FRENCHWOMEN IN WAR TIME
If this little book reads more like a memoir than a systematic study of conditions, my excuse is that I remained too long in France and was too much with the people whose work most interested me, to be capable, for a long while, at any rate, of writing a detached statistical account of their remarkable work.
In the first place, although it was my friend Owen Johnson who suggested this visit to France and personal investigation of the work of her women, I went with a certain enthusiasm, and the longer I remained the more enthusiastic I became. My idea in going was not to gratify my curiosity but to do what I could for the cause of France as well as for my own country by studying specifically the war-time work of its women and to make them better known to the women of America.
The average American woman who never has traveled in Europe, or only as a flitting tourist, is firm in the belief that all Frenchwomen are permanently occupied with fashions or intrigue. If it is impossible to eradicate this impression, at least the new impression I hope to create by a recital at first hand of what a number of Frenchwomen (who are merely carefully selected types) are doing for their country in its present ordeal, should be all the deeper.

* _Supplied data_:
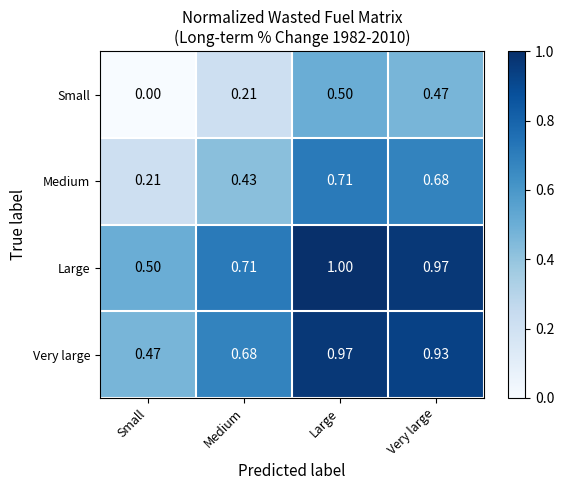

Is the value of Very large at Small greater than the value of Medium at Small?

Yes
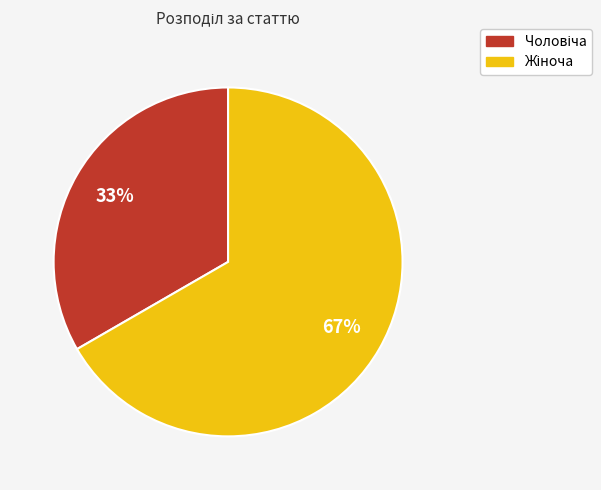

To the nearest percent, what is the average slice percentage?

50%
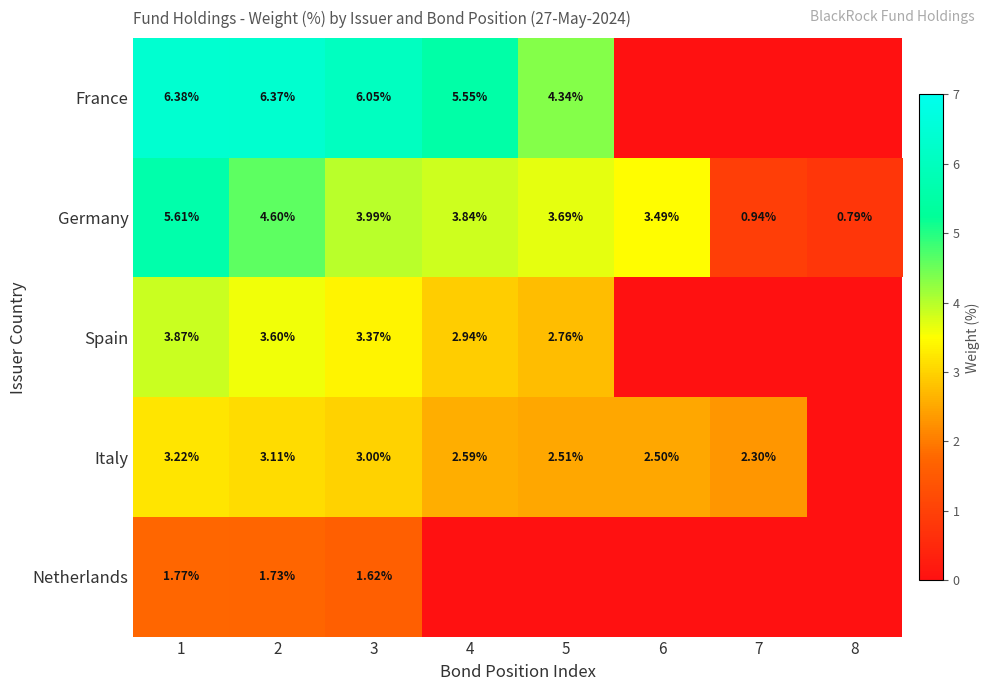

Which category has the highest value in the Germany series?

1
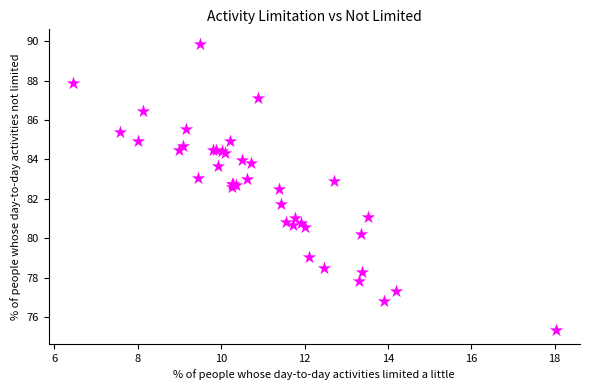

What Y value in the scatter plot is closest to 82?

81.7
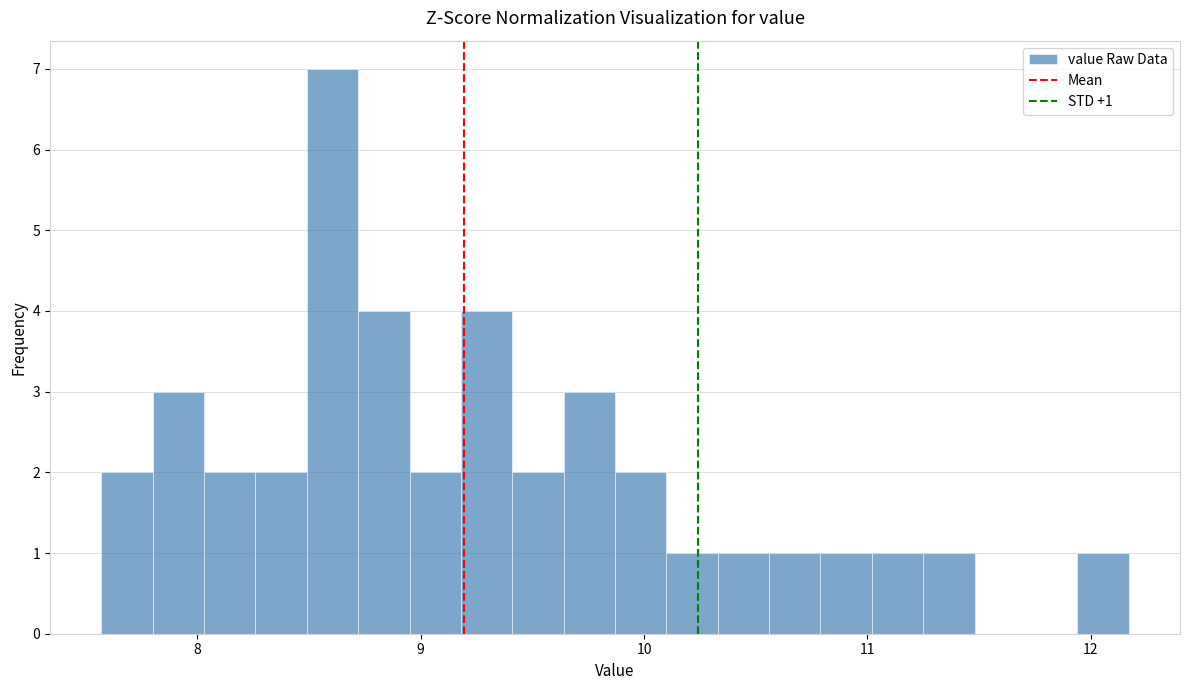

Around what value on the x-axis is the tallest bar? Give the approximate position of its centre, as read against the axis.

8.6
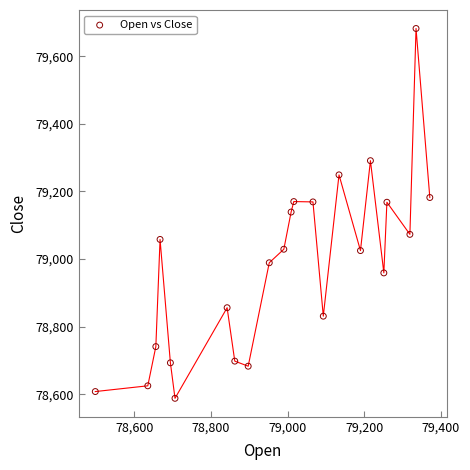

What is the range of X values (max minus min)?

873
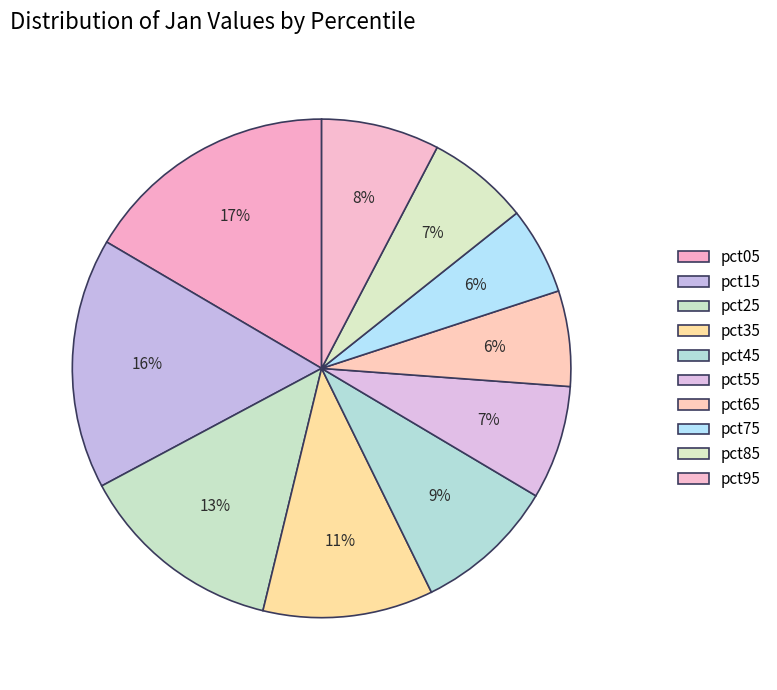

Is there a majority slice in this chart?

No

* _Work instruction A_:
Answer these from the passage on Frenchwomen in war time:
(i) Who suggested the visit to France?
(ii) What does the average American woman believe about all Frenchwomen?
(iii) Why could the writer not produce a detached statistical account?
* _Work instruction B_: Carry on the passage on Frenchwomen in war time from its final sentence.

* _Exercise output A_:
(i) Owen Johnson.
(ii) That they are permanently occupied with fashions or intrigue.
(iii) The writer remained too long in France and was too much with the people whose work most interested the writer.

* _Exercise output B_:
American women were not in the least astonished at the daily accounts which reached them through the medium of press and magazine of the magnificent war services of the British women. That was no more than was to have been expected. Were they not, then, Anglo-Saxons, of our own blood, still closer to the fountain-source of a nation that has, with whatever reluctance, risen to every crisis in her fate with a grim, stolid, capable tenacity that means the inevitable defeat of any nation so incredibly stupid as to defy her?
If word had come over that the British women were quite indifferent to the war, were idle and frivolous and insensible to the clarion voice of their indomitable country's needs, that, if you like, would have made a sensation. But knowing the race as they did--and it is the only race of which the genuine American does know anything--he, or she, accepted the leaping bill of Britain's indebtedness to her brave and easily expert women without comment, although, no doubt, with a glow of vicarious pride.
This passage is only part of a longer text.